TO BE DONE:
Copy every line of the records below word for word, with no changes.

STORED RECORDS:
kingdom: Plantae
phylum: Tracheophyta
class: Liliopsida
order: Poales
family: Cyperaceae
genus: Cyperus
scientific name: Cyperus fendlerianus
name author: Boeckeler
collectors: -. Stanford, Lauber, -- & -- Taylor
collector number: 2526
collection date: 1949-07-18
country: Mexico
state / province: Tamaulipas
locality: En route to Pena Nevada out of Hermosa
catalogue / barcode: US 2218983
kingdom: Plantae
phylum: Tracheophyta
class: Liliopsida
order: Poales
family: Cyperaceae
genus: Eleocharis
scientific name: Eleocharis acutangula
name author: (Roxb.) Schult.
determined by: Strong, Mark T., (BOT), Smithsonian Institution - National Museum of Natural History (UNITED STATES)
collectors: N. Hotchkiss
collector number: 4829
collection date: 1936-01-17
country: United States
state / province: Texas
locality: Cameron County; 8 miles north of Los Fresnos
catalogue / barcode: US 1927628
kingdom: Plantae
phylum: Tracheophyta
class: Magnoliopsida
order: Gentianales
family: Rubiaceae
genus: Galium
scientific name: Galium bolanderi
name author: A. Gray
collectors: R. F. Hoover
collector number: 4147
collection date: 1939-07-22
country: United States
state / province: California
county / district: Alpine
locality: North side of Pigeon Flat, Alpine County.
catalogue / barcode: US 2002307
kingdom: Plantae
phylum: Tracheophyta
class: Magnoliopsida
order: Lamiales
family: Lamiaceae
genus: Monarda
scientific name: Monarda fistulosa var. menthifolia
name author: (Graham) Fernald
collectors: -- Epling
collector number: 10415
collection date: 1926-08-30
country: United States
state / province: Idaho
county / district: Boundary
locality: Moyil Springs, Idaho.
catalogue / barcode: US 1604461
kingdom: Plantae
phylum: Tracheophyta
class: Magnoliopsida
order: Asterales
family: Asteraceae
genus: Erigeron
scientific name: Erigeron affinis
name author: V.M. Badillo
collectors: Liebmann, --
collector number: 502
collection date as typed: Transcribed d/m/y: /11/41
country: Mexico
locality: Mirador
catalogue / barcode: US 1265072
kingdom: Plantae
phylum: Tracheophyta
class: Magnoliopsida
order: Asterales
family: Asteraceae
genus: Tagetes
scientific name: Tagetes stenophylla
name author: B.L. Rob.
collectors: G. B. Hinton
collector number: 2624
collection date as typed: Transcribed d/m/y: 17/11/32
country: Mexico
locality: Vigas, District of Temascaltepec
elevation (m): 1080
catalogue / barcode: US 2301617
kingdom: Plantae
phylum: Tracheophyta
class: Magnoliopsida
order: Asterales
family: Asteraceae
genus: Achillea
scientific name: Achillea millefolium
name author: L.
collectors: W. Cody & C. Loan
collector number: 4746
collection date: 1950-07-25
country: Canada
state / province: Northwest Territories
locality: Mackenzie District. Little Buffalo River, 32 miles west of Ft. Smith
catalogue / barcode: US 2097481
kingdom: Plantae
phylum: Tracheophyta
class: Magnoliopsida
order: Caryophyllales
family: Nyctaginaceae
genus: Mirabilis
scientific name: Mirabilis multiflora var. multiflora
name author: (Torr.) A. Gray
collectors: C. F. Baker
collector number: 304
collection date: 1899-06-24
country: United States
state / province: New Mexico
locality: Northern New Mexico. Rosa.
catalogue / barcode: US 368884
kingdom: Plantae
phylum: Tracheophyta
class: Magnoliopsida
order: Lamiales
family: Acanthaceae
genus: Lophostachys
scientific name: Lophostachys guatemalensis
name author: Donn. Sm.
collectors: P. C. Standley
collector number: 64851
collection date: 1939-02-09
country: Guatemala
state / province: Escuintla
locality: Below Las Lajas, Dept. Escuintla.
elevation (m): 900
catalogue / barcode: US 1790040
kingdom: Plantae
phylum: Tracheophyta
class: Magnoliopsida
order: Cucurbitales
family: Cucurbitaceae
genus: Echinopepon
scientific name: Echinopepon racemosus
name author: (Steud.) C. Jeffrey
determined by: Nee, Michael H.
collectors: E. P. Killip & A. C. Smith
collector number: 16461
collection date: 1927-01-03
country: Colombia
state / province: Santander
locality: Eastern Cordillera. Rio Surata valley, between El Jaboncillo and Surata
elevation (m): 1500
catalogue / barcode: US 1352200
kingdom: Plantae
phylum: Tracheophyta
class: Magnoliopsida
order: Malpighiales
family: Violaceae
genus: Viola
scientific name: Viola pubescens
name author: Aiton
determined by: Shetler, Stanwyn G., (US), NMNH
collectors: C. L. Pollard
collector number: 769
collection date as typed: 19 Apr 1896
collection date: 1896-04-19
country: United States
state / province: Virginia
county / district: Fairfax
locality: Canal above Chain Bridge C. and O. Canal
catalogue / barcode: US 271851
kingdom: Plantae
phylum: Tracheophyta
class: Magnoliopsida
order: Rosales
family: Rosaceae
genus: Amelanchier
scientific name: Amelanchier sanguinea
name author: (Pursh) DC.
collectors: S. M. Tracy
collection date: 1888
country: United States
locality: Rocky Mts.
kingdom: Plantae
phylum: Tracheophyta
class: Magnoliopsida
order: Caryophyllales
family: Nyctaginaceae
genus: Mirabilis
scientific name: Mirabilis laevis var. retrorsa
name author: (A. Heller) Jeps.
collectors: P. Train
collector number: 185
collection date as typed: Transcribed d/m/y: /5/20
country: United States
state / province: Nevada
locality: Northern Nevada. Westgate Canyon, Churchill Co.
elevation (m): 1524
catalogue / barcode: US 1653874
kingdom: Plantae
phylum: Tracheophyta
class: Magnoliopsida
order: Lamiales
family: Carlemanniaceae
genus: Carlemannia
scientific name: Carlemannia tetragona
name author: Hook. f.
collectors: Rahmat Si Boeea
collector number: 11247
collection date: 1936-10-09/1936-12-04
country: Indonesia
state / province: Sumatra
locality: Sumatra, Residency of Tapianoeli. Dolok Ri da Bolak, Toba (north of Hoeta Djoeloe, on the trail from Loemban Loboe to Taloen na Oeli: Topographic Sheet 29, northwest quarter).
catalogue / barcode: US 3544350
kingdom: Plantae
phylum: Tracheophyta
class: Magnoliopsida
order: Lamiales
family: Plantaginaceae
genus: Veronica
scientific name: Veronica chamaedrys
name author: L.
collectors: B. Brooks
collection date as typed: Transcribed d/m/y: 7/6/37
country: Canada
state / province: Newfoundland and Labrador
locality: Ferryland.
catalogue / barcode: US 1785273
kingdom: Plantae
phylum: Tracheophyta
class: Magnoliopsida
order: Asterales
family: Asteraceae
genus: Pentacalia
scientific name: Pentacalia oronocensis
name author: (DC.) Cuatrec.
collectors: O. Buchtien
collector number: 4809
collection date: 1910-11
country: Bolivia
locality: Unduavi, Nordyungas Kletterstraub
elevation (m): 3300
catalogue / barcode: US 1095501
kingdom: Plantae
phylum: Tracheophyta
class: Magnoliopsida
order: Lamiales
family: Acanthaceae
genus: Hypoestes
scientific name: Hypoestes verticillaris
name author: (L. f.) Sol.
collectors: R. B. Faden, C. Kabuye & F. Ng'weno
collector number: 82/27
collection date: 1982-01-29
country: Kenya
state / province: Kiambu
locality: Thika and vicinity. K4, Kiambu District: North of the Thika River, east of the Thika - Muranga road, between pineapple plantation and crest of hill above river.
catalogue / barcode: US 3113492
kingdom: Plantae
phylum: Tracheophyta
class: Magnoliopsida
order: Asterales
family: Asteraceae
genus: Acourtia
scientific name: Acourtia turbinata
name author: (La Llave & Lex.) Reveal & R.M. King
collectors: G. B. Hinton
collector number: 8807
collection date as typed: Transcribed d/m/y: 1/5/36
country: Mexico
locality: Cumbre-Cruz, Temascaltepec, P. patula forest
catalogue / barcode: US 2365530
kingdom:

RESULT:
kingdom: Plantae
phylum: Tracheophyta
class: Liliopsida
order: Poales
family: Cyperaceae
genus: Cyperus
scientific name: Cyperus fendlerianus
name author: Boeckeler
collectors: -. Stanford, Lauber, -- & -- Taylor
collector number: 2526
collection date: 1949-07-18
country: Mexico
state / province: Tamaulipas
locality: En route to Pena Nevada out of Hermosa
catalogue / barcode: US 2218983
kingdom: Plantae
phylum: Tracheophyta
class: Liliopsida
order: Poales
family: Cyperaceae
genus: Eleocharis
scientific name: Eleocharis acutangula
name author: (Roxb.) Schult.
determined by: Strong, Mark T., (BOT), Smithsonian Institution - National Museum of Natural History (UNITED STATES)
collectors: N. Hotchkiss
collector number: 4829
collection date: 1936-01-17
country: United States
state / province: Texas
locality: Cameron County; 8 miles north of Los Fresnos
catalogue / barcode: US 1927628
kingdom: Plantae
phylum: Tracheophyta
class: Magnoliopsida
order: Gentianales
family: Rubiaceae
genus: Galium
scientific name: Galium bolanderi
name author: A. Gray
collectors: R. F. Hoover
collector number: 4147
collection date: 1939-07-22
country: United States
state / province: California
county / district: Alpine
locality: North side of Pigeon Flat, Alpine County.
catalogue / barcode: US 2002307
kingdom: Plantae
phylum: Tracheophyta
class: Magnoliopsida
order: Lamiales
family: Lamiaceae
genus: Monarda
scientific name: Monarda fistulosa var. menthifolia
name author: (Graham) Fernald
collectors: -- Epling
collector number: 10415
collection date: 1926-08-30
country: United States
state / province: Idaho
county / district: Boundary
locality: Moyil Springs, Idaho.
catalogue / barcode: US 1604461
kingdom: Plantae
phylum: Tracheophyta
class: Magnoliopsida
order: Asterales
family: Asteraceae
genus: Erigeron
scientific name: Erigeron affinis
name author: V.M. Badillo
collectors: Liebmann, --
collector number: 502
collection date as typed: Transcribed d/m/y: /11/41
country: Mexico
locality: Mirador
catalogue / barcode: US 1265072
kingdom: Plantae
phylum: Tracheophyta
class: Magnoliopsida
order: Asterales
family: Asteraceae
genus: Tagetes
scientific name: Tagetes stenophylla
name author: B.L. Rob.
collectors: G. B. Hinton
collector number: 2624
collection date as typed: Transcribed d/m/y: 17/11/32
country: Mexico
locality: Vigas, District of Temascaltepec
elevation (m): 1080
catalogue / barcode: US 2301617
kingdom: Plantae
phylum: Tracheophyta
class: Magnoliopsida
order: Asterales
family: Asteraceae
genus: Achillea
scientific name: Achillea millefolium
name author: L.
collectors: W. Cody & C. Loan
collector number: 4746
collection date: 1950-07-25
country: Canada
state / province: Northwest Territories
locality: Mackenzie District. Little Buffalo River, 32 miles west of Ft. Smith
catalogue / barcode: US 2097481
kingdom: Plantae
phylum: Tracheophyta
class: Magnoliopsida
order: Caryophyllales
family: Nyctaginaceae
genus: Mirabilis
scientific name: Mirabilis multiflora var. multiflora
name author: (Torr.) A. Gray
collectors: C. F. Baker
collector number: 304
collection date: 1899-06-24
country: United States
state / province: New Mexico
locality: Northern New Mexico. Rosa.
catalogue / barcode: US 368884
kingdom: Plantae
phylum: Tracheophyta
class: Magnoliopsida
order: Lamiales
family: Acanthaceae
genus: Lophostachys
scientific name: Lophostachys guatemalensis
name author: Donn. Sm.
collectors: P. C. Standley
collector number: 64851
collection date: 1939-02-09
country: Guatemala
state / province: Escuintla
locality: Below Las Lajas, Dept. Escuintla.
elevation (m): 900
catalogue / barcode: US 1790040
kingdom: Plantae
phylum: Tracheophyta
class: Magnoliopsida
order: Cucurbitales
family: Cucurbitaceae
genus: Echinopepon
scientific name: Echinopepon racemosus
name author: (Steud.) C. Jeffrey
determined by: Nee, Michael H.
collectors: E. P. Killip & A. C. Smith
collector number: 16461
collection date: 1927-01-03
country: Colombia
state / province: Santander
locality: Eastern Cordillera. Rio Surata valley, between El Jaboncillo and Surata
elevation (m): 1500
catalogue / barcode: US 1352200
kingdom: Plantae
phylum: Tracheophyta
class: Magnoliopsida
order: Malpighiales
family: Violaceae
genus: Viola
scientific name: Viola pubescens
name author: Aiton
determined by: Shetler, Stanwyn G., (US), NMNH
collectors: C. L. Pollard
collector number: 769
collection date as typed: 19 Apr 1896
collection date: 1896-04-19
country: United States
state / province: Virginia
county / district: Fairfax
locality: Canal above Chain Bridge C. and O. Canal
catalogue / barcode: US 271851
kingdom: Plantae
phylum: Tracheophyta
class: Magnoliopsida
order: Rosales
family: Rosaceae
genus: Amelanchier
scientific name: Amelanchier sanguinea
name author: (Pursh) DC.
collectors: S. M. Tracy
collection date: 1888
country: United States
locality: Rocky Mts.
kingdom: Plantae
phylum: Tracheophyta
class: Magnoliopsida
order: Caryophyllales
family: Nyctaginaceae
genus: Mirabilis
scientific name: Mirabilis laevis var. retrorsa
name author: (A. Heller) Jeps.
collectors: P. Train
collector number: 185
collection date as typed: Transcribed d/m/y: /5/20
country: United States
state / province: Nevada
locality: Northern Nevada. Westgate Canyon, Churchill Co.
elevation (m): 1524
catalogue / barcode: US 1653874
kingdom: Plantae
phylum: Tracheophyta
class: Magnoliopsida
order: Lamiales
family: Carlemanniaceae
genus: Carlemannia
scientific name: Carlemannia tetragona
name author: Hook. f.
collectors: Rahmat Si Boeea
collector number: 11247
collection date: 1936-10-09/1936-12-04
country: Indonesia
state / province: Sumatra
locality: Sumatra, Residency of Tapianoeli. Dolok Ri da Bolak, Toba (north of Hoeta Djoeloe, on the trail from Loemban Loboe to Taloen na Oeli: Topographic Sheet 29, northwest quarter).
catalogue / barcode: US 3544350
kingdom: Plantae
phylum: Tracheophyta
class: Magnoliopsida
order: Lamiales
family: Plantaginaceae
genus: Veronica
scientific name: Veronica chamaedrys
name author: L.
collectors: B. Brooks
collection date as typed: Transcribed d/m/y: 7/6/37
country: Canada
state / province: Newfoundland and Labrador
locality: Ferryland.
catalogue / barcode: US 1785273
kingdom: Plantae
phylum: Tracheophyta
class: Magnoliopsida
order: Asterales
family: Asteraceae
genus: Pentacalia
scientific name: Pentacalia oronocensis
name author: (DC.) Cuatrec.
collectors: O. Buchtien
collector number: 4809
collection date: 1910-11
country: Bolivia
locality: Unduavi, Nordyungas Kletterstraub
elevation (m): 3300
catalogue / barcode: US 1095501
kingdom: Plantae
phylum: Tracheophyta
class: Magnoliopsida
order: Lamiales
family: Acanthaceae
genus: Hypoestes
scientific name: Hypoestes verticillaris
name author: (L. f.) Sol.
collectors: R. B. Faden, C. Kabuye & F. Ng'weno
collector number: 82/27
collection date: 1982-01-29
country: Kenya
state / province: Kiambu
locality: Thika and vicinity. K4, Kiambu District: North of the Thika River, east of the Thika - Muranga road, between pineapple plantation and crest of hill above river.
catalogue / barcode: US 3113492
kingdom: Plantae
phylum: Tracheophyta
class: Magnoliopsida
order: Asterales
family: Asteraceae
genus: Acourtia
scientific name: Acourtia turbinata
name author: (La Llave & Lex.) Reveal & R.M. King
collectors: G. B. Hinton
collector number: 8807
collection date as typed: Transcribed d/m/y: 1/5/36
country: Mexico
locality: Cumbre-Cruz, Temascaltepec, P. patula forest
catalogue / barcode: US 2365530
kingdom:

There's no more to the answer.